After presentation of the study, discussion moved onto filling that vacuum: how we can better combat sceptic networks and strengthen our own. The discussions ranged far and wide, and I’d love to tell you some of the creative ideas discussed, but you’ll have to watch this space…

For now, though, let me close with a challenge for progressive readers: one of the study’s more obvious conclusions was how effective climate sceptics are at commenting on forums, posting stock arguments, and linking back to sceptic sites. This is unsurprising for anyone who has ever trawled through comments left behind after any climate change article. By the time you read this, there will doubtless be sceptical comments posted beneath this blog, too.

So here’s what I’d like you to do:

• Read the comments, and if you notice any that cast doubt on the validity of climate science, post a response, be polite and use facts;

• You might like to make use of the handy checklist of arguments to counter deniers over at Skeptical Science;

• Link to some of the dirt dug up on sceptics’ funding by SourceWatch; or

• Refer to the discussions at RealClimate and Climate Safety.

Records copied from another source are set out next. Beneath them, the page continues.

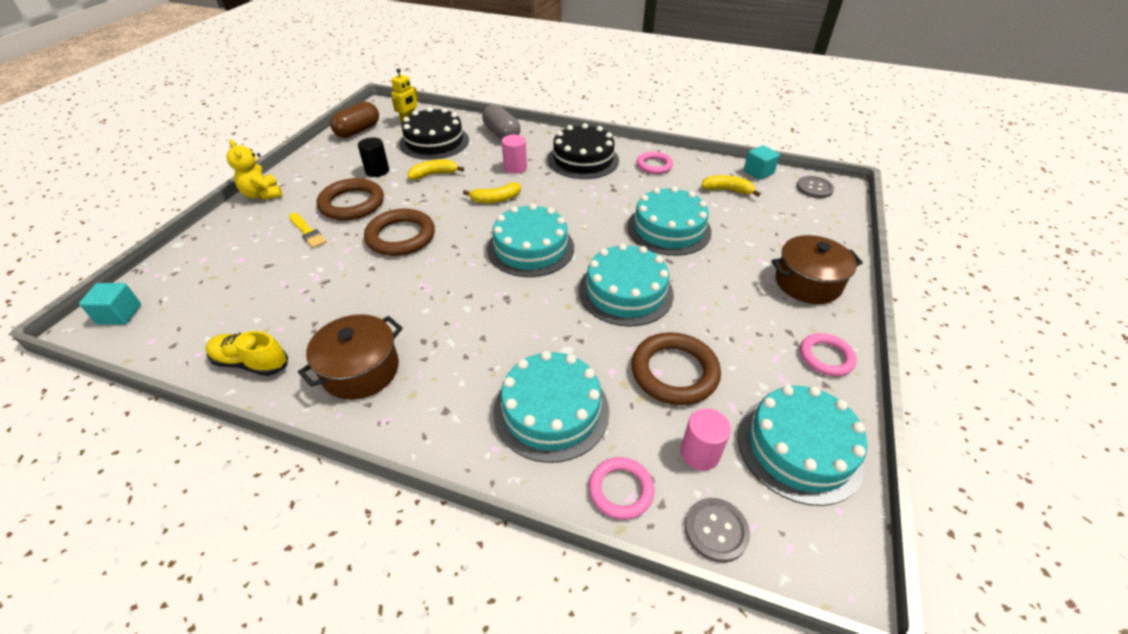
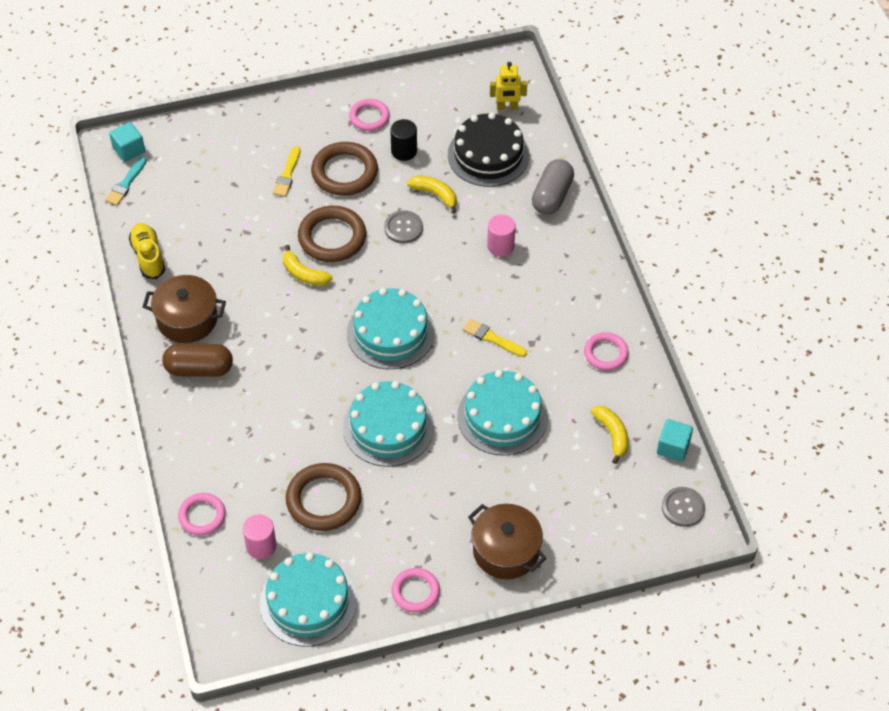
camera: 55 degrees right, 10 degrees up
(149, 336) = (126, 184): none -> turquoise brush
(263, 195) = (305, 105): yellow teddy bear -> none
(324, 172) = (369, 117): none -> pink ring
(358, 131) = (453, 84): brown capsule -> brown capsule (199, 369)
(496, 199) = (437, 265): yellow banana -> yellow banana (304, 274)
(551, 410) = (234, 446): turquoise cake -> none
(583, 160) = (563, 290): black cake -> none
(591, 204) = (492, 338): none -> yellow brush
(716, 530) = (209, 578): grey button -> grey button (403, 228)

Oh, and remember to check out James Delingpole’s column at the Telegraph. If any of it makes you angry, you might like to let him know. Did I say be polite? Scratch that.

UPDATE 23/3:

Profero, the digital mapping agency behind the Oxfam report have posted a message on their website. They say:

“We’re really excited that people are taking an interest in what we do and hats off to LeftFootForward for getting the scoop on this piece of work but we’d like to clarify what’s being discussed (most of the conversations focus upon a visual representation of some of the key conversations in the form of a landscape map) as it should be understood in the context of an entire report (120 pages or so) which hasn’t been made public.

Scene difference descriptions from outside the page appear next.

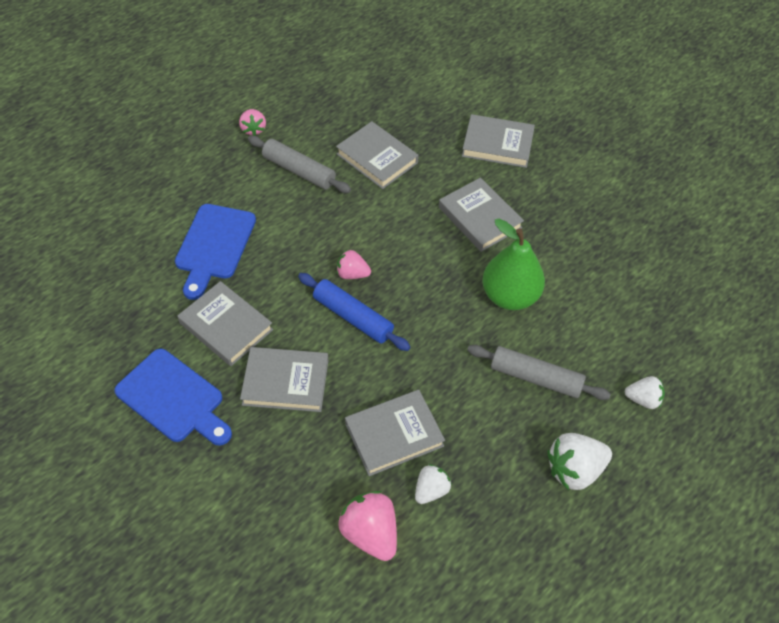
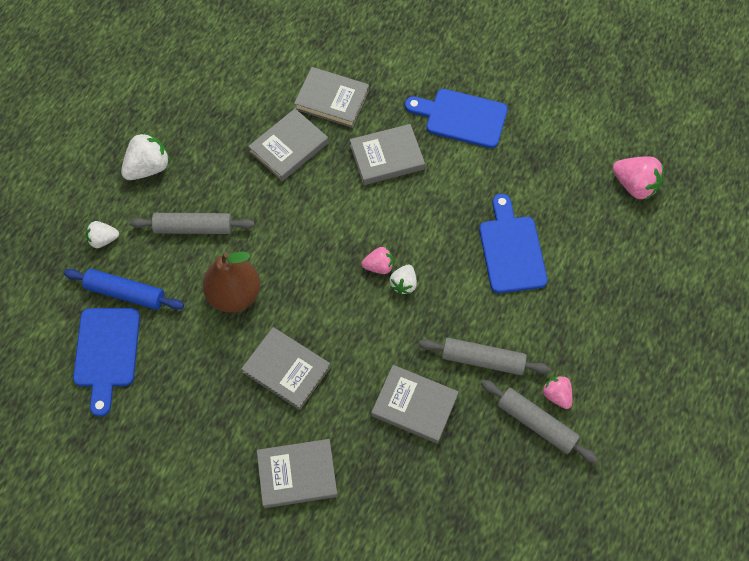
camera: 160 degrees right, 10 degrees up
(226, 326) = (457, 183): grey book -> grey book (332, 100)
(283, 117) = (536, 423): none -> grey rolling pin
(353, 317) = (360, 227): blue rolling pin -> blue rolling pin (126, 293)
(370, 533) = (279, 81): pink strawberry -> pink strawberry (634, 185)
(431, 490) = (248, 120): white strawberry -> white strawberry (403, 284)
(510, 296) = (234, 294): green pear -> brown pear
(653, 285) = (107, 352): none -> blue cutting board

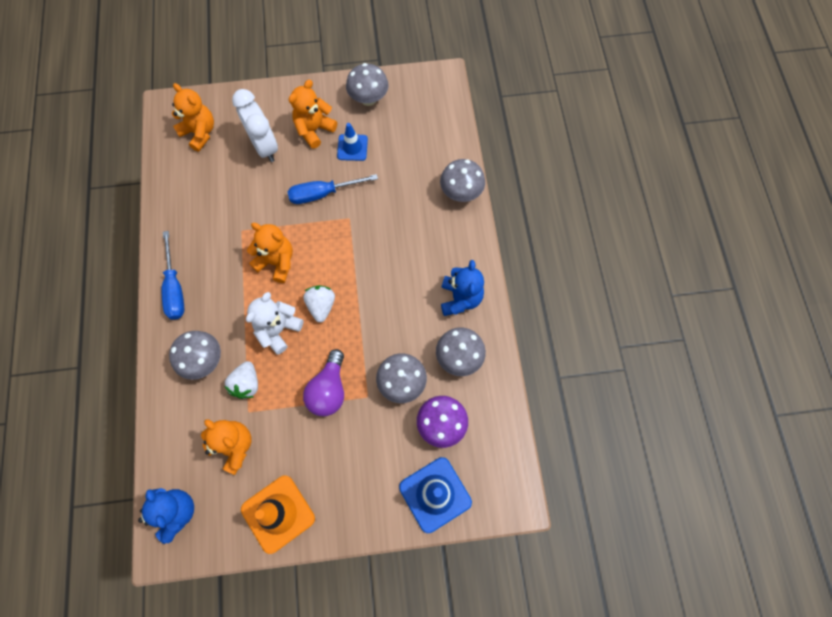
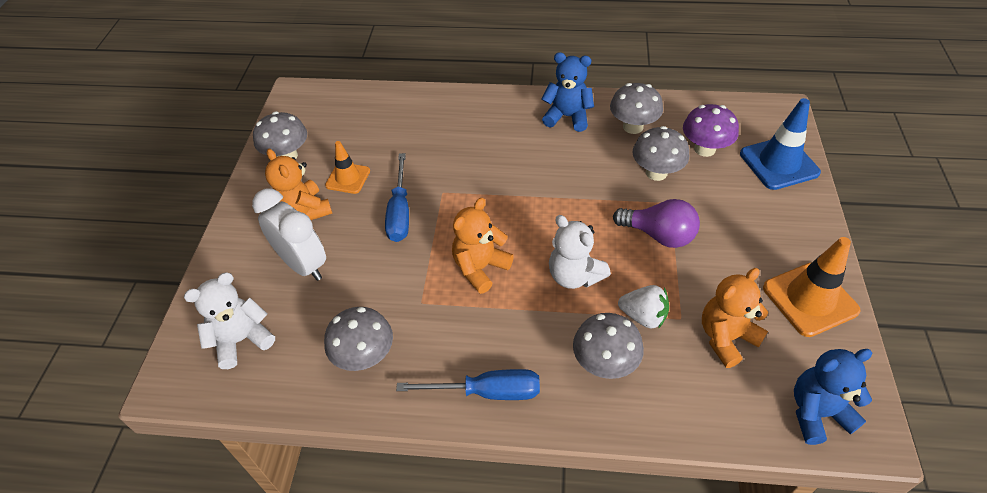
camera: 75 degrees left, 20 degrees down
(199, 133) = (242, 340): orange teddy bear -> white teddy bear
(264, 146) = (303, 264): white clock -> white clock turned 60 degrees clockwise
(321, 306) = (551, 230): white strawberry -> none
(352, 147) = (348, 178): blue traffic cone -> orange traffic cone
(461, 192) = (444, 100): grey mushroom -> grey mushroom (364, 356)

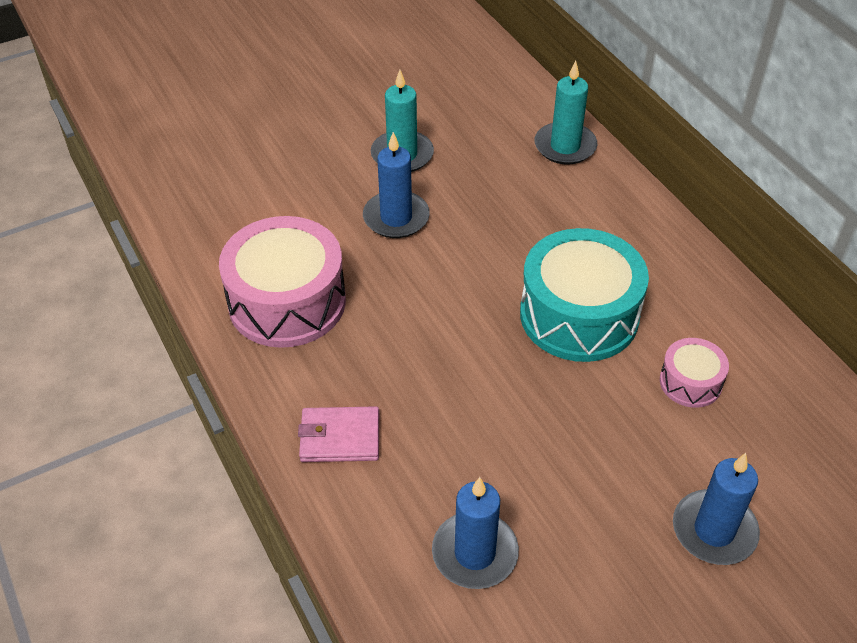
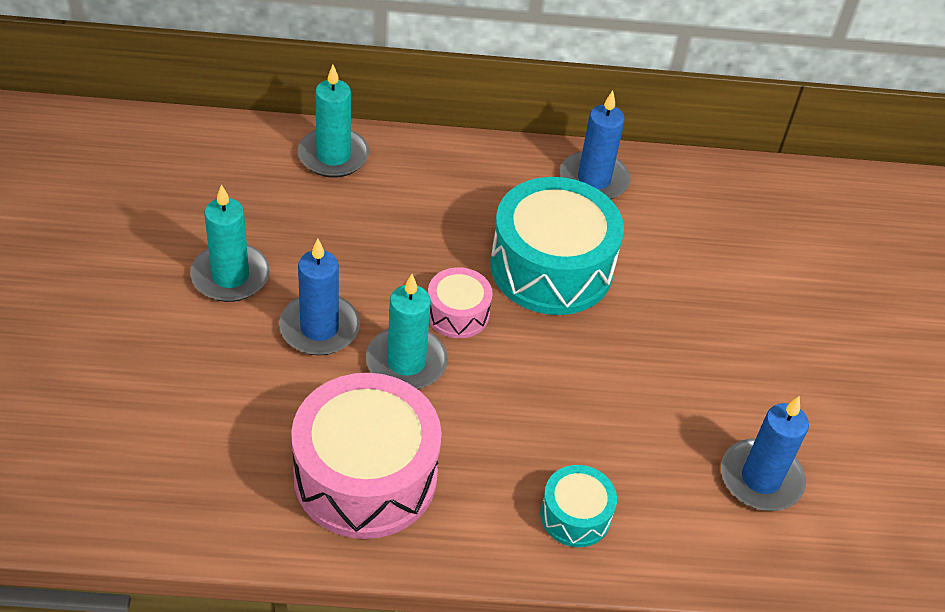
camera: 65 degrees left, 0 degrees up
(340, 437) = (575, 515): pink wallet -> turquoise drum
(405, 276) = (406, 362): none -> turquoise candle
(690, 382) = (673, 242): pink drum -> pink drum (457, 313)
(714, 530) = (820, 315): blue candle -> blue candle (594, 180)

“The report as a whole applies our own bespoke models and frameworks to both quantitative and qualitative data in order to bring to the surface complex dynamics and issues which would otherwise pass un-noticed if an automated technological monitoring solution had been used in isolation.”

201 Responses to “Combating the growing influence of climate sceptics”

  1. Dan Brown

    @Jamie What you say seems sensible enough to me. But I did say I’d like to know the method to normalize the data as well as the data.

    Anyway, I think this is one subject that a layman like me has no way of knowing what to believe. Or who to believe.

    Which brings me back to my original point further up the thread, that terms like ‘denialist’ and ‘flat-earther’ do not help the situation and is more likely to turn open-minded people like me away from one camp into the other. Or even away from both into a third, as yet undefined camp.

  2. McHarris

    I am a seeker of truth…… you wonder if we can be silenced? I wonder how you deal with stories like this that just go to show that if there is a $ to be made someone will try very hard. Just who can you trust these days?

    Hailed as “the big new idea to save the planet from runaway climate change”, this set up a global fund to save vast areas of rainforest from the deforestation which accounts for nearly a fifth of all man-made CO2 emissions.
    http://just-me-in-t.blogspot.com/2010/03/measure-your-gullibility.html

  3. JamieA

    @Dan Brown for me it’s not a question about who to believe, but about who to trust.

    When I go to the Doctor to get an opinion about my health, I do so because the doctor is way more qualified than me and I therefore trust their opinion.

    I can read up about my symptoms on the internet for a long time but to take those opinions as more valid than my doctor’s would be foolish. That’s how I feel about the scientific consensus about climate change. There might be a few random people who think that rubbing foraged herbs all over my body will cure me, but those people are in the minority, and I don’t trust their knowledge and expertise as much as the vast number of qualified doctors.